Extracted material ::
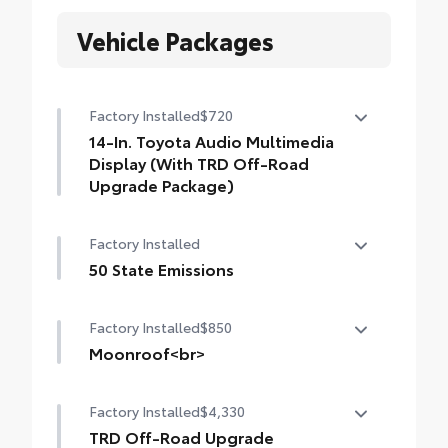
Vehicle Packages
Factory Installed
$720
14-In. Toyota Audio Multimedia
Display (With TRD Off-Road
Upgrade Package)
14-In. Toyota Audio Multimedia Display
Factory Installed
(with TRD Off-Road Upgrade Package)
50 State Emissions
50 State Emissions
Factory Installed
$850
Moonroof<br>
Moonroof
Factory Installed
$4,330
TRD Off-Road Upgrade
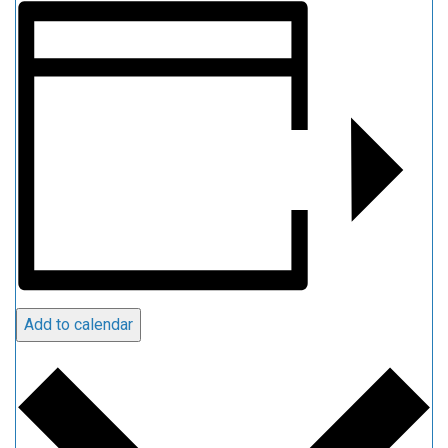
Add to calendar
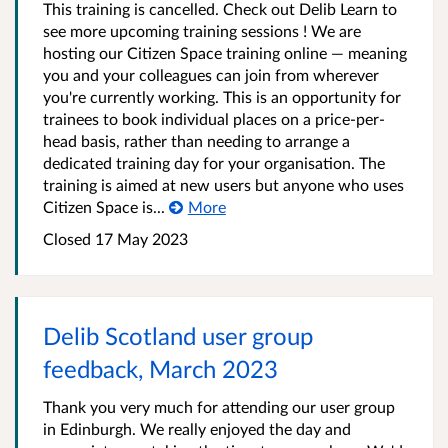
This training is cancelled. Check out Delib Learn to
see more upcoming training sessions ! We are
hosting our Citizen Space training online — meaning
you and your colleagues can join from wherever
you're currently working. This is an opportunity for
trainees to book individual places on a price-per-
head basis, rather than needing to arrange a
dedicated training day for your organisation. The
training is aimed at new users but anyone who uses
Citizen Space is...
More
Closed 17 May 2023
Delib Scotland user group
feedback, March 2023
Thank you very much for attending our user group
in Edinburgh. We really enjoyed the day and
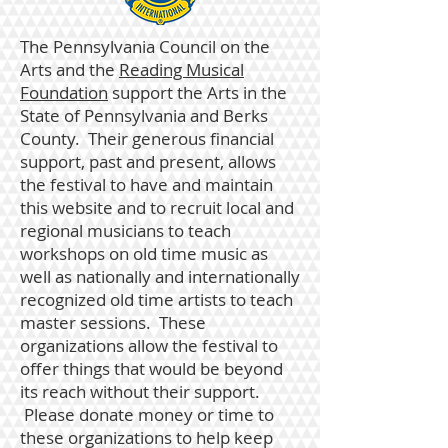
The Pennsylvania Council on the
Arts
and the
Reading Musical
Foundation
support the Arts in the
State of Pennsylvania and Berks
County. Their generous financial
support, past and present, allows
the festival to have and maintain
this website and to recruit local and
regional musicians to teach
workshops on old time music as
well as nationally and internationally
recognized old time artists to teach
master sessions. These
organizations allow the festival to
offer things that would be beyond
its reach without their support.
Please donate money or time to
these organizations to help keep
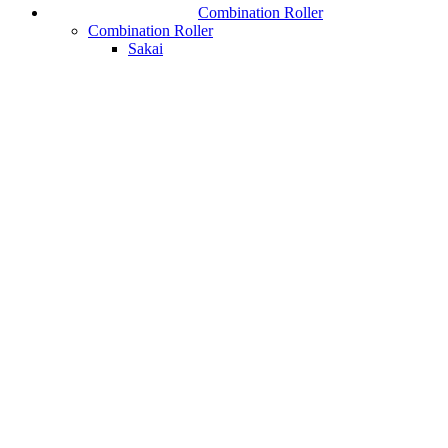
Combination Roller
Combination Roller
Sakai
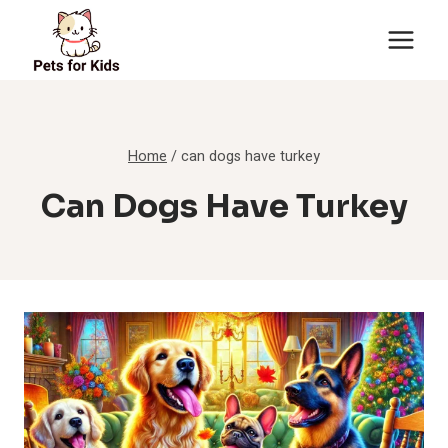
Skip
to
content
Home
/
can dogs have turkey
Can Dogs Have Turkey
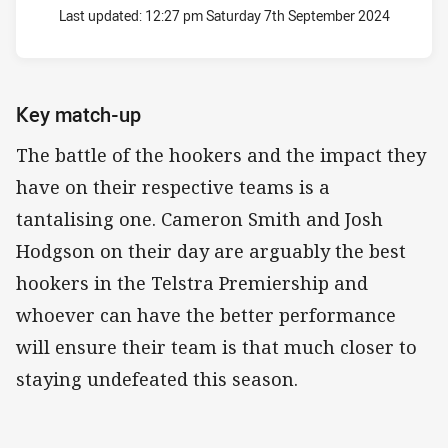
Last updated:
12:27 pm Saturday 7th September 2024
Key match-up
The battle of the hookers and the impact they
have on their respective teams is a
tantalising one. Cameron Smith and Josh
Hodgson on their day are arguably the best
hookers in the Telstra Premiership and
whoever can have the better performance
will ensure their team is that much closer to
staying undefeated this season.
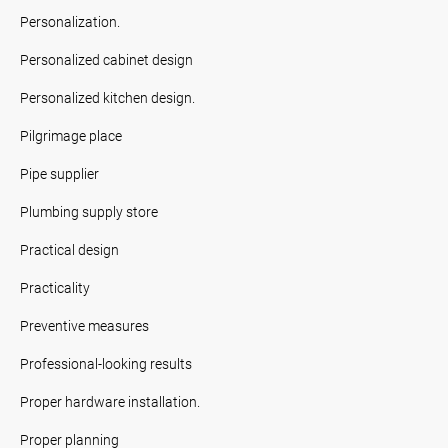
Personalization.
Personalized cabinet design
Personalized kitchen design.
Pilgrimage place
Pipe supplier
Plumbing supply store
Practical design
Practicality
Preventive measures
Professional-looking results
Proper hardware installation.
Proper planning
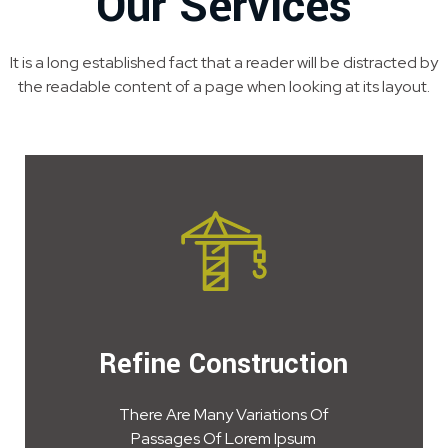
Our Services
It is a long established fact that a reader will be distracted by
the readable content of a page when looking at its layout.
Refine Construction
There Are Many Variations Of
Passages Of Lorem Ipsum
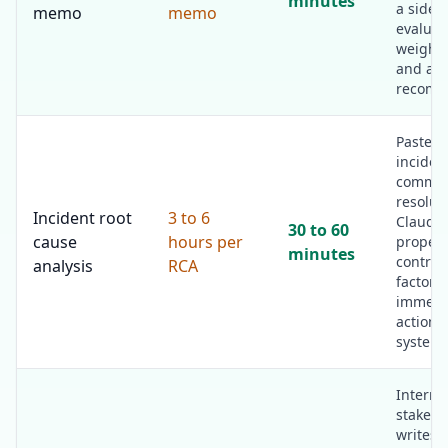
minutes
a side-
memo
memo
evaluat
weighte
and a
recomm
Paste t
inciden
comms,
resolut
Incident root
3 to 6
Claude 
30 to 60
cause
hours per
proper 
minutes
contrib
analysis
RCA
factors,
immedi
actions
systemi
Interna
stakeho
writes 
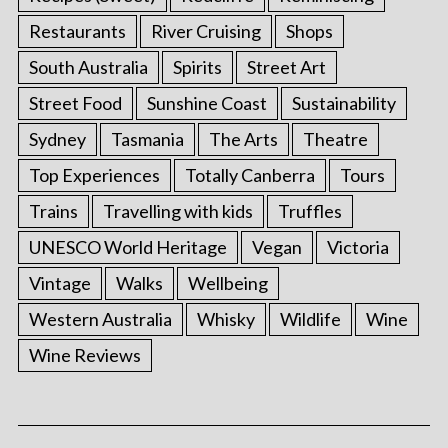
Restaurants
River Cruising
Shops
South Australia
Spirits
Street Art
Street Food
Sunshine Coast
Sustainability
Sydney
Tasmania
The Arts
Theatre
Top Experiences
Totally Canberra
Tours
Trains
Travelling with kids
Truffles
UNESCO World Heritage
Vegan
Victoria
Vintage
Walks
Wellbeing
Western Australia
Whisky
Wildlife
Wine
Wine Reviews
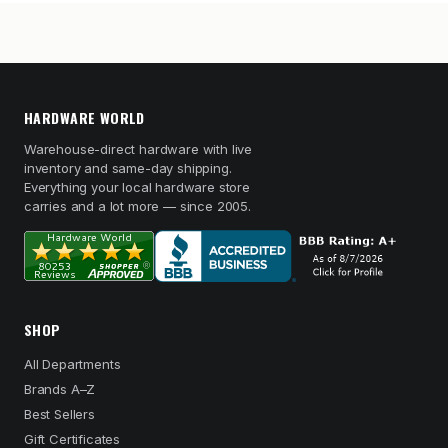
HARDWARE WORLD
Warehouse-direct hardware with live
inventory and same-day shipping.
Everything your local hardware store
carries and a lot more — since 2005.
SHOP
All Departments
Brands A–Z
Best Sellers
Gift Certificates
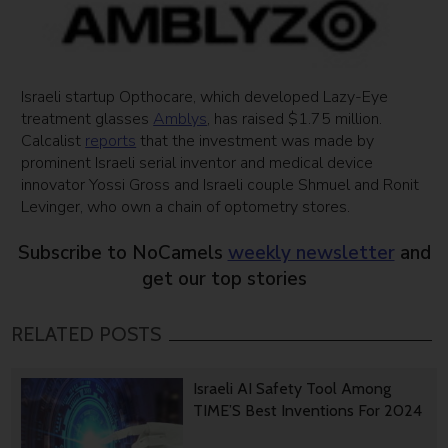
Israeli startup Opthocare, which developed Lazy-Eye
treatment glasses
Amblys
, has raised $1.75 million.
Calcalist
reports
that the investment was made by
prominent Israeli serial inventor and medical device
innovator Yossi Gross and Israeli couple Shmuel and Ronit
Levinger, who own a chain of optometry stores.
Subscribe to NoCamels
weekly newsletter
and
get our top stories
RELATED POSTS
Israeli AI Safety Tool Among
TIME’S Best Inventions For 2024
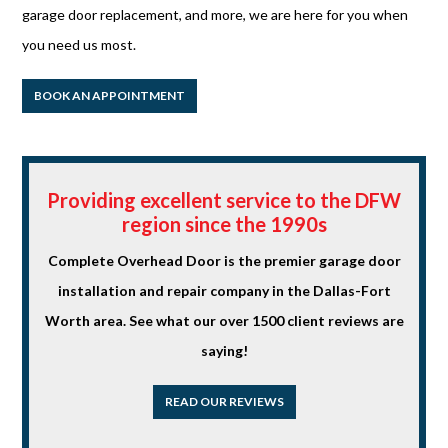
garage door replacement, and more, we are here for you when
you need us most.
BOOK AN APPOINTMENT
Providing excellent service to the DFW
region since the 1990s
Complete Overhead Door is the premier garage door
installation and repair company in the Dallas-Fort
Worth area. See what our over 1500 client reviews are
saying!
READ OUR REVIEWS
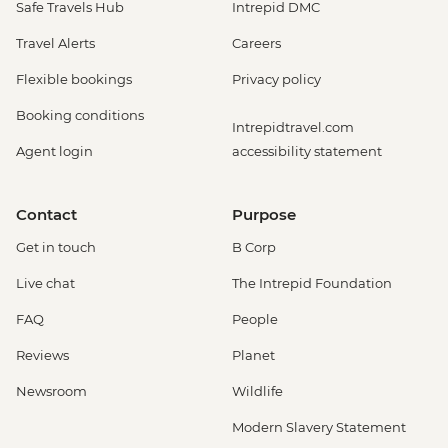
Safe Travels Hub
Intrepid DMC
Travel Alerts
Careers
Flexible bookings
Privacy policy
Booking conditions
Intrepidtravel.com
Agent login
accessibility statement
Contact
Purpose
Get in touch
B Corp
Live chat
The Intrepid Foundation
FAQ
People
Reviews
Planet
Newsroom
Wildlife
Modern Slavery Statement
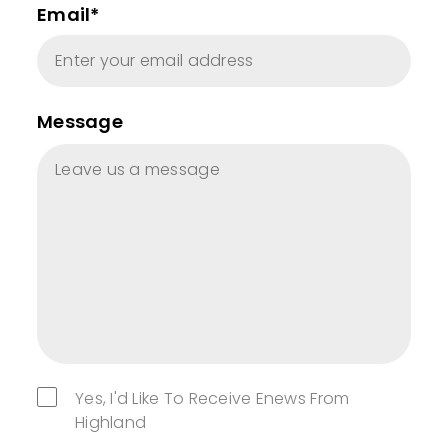
Email*
Message
Yes, I'd Like To Receive Enews From
Highland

Task brief ::
Scan the material above for lines holding the string "Upgrade" and copy those lines.

Expected output ::
Upgrade Package)
(with TRD Off-Road Upgrade Package)
TRD Off-Road Upgrade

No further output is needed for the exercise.